Правда, и Леонид помогал, иногда даже брал сынишку на службу, — его прятали в танке, когда появлялось начальство. Акдалинск с отдельной квартирой и стиральной машиной, с исследовательской работой для Леонида и преподавательской для нее ощущался раем уже и не в шалаше, а во дворце, но про Леонида поползли слушочки, что его где-то с кем-то видели то там, то сям…
Ей это было гадостно до тошноты, но она считала ниже своего достоинства проявлять интерес к подобным мерзостям. И все-таки однажды невольно подслушала
телефонный разговор, в котором Леонид мурлыкал… «Как мартовский кот», — передернувшись, бросила она ему, но Леонид заедаться не стал, однако и отрицать тоже не стал: мужчина должен хотя бы изредка чувствовать себя гусаром; это не имеет никаких последствий — прогарцевал мимо, послал обольщенной красотке воздушный поцелуй и поскакал дальше.
— Игра в любовь? То, что со мной делаешь серьезно, потом с другими превращаешь в забаву?
Кончилось тем, что он обозвал ее занудой, однако ночью тем не менее предпринял попытку примириться и, что называется, «полез». А она, гордый человек, ляпнула: мне противно, когда ты ко мне прикасаешься.

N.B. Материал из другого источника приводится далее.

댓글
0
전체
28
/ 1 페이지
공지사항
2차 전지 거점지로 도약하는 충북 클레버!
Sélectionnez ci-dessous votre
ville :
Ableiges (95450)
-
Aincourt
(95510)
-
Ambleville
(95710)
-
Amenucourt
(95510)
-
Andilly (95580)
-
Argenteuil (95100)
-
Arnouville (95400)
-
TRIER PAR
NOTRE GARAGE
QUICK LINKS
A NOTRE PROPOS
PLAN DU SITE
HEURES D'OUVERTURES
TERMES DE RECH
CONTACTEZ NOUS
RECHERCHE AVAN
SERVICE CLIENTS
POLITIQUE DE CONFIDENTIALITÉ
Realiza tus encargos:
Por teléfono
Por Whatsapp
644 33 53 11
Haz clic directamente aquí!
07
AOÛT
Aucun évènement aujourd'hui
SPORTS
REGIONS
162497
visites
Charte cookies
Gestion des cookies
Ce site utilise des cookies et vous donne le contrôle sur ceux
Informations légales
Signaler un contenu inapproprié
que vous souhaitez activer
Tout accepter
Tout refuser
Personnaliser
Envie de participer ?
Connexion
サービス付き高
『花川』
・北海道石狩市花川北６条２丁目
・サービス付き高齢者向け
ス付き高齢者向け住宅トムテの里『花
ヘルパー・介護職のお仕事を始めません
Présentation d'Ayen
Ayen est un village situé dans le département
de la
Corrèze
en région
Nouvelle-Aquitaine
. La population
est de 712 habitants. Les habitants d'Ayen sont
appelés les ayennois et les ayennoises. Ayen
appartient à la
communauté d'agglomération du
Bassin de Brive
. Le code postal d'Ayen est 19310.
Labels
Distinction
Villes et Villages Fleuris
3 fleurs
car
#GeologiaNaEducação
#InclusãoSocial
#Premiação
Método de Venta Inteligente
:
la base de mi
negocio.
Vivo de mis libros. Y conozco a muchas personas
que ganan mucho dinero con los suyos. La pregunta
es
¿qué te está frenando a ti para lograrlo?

На что он, тоже гордый человек, ответил: о-кей, больше не буду прикасаться. С той ночи ледяная глыба, поселившаяся в доме, только разрасталась, но на людях, а при сыне тем более они были даже приветливы. А когда у него появились эти ужасные багровые шишки в паху, она ухаживала за ним так, как и должна ухаживать верная подруга, если ранили друга, — и вместе с врачами выходила его таки! Шишки пропали, а нежные отношения, наоборот, восстановились. Кроме постели. Она была так счастлива, что про это и не вспоминала, думала, химиотерапия подействовала. И вдруг в день его рождения запищал забытый дома мобильник. Для нее бумажник Леонида и его мобильник всегда были табу, а тут вдруг как бес подтолкнул — прочла эсэмэску:
«Поздравляю, мой родной!» «Мой родной» ее и добил: это было самое интимное и нежное ее обращение к нему.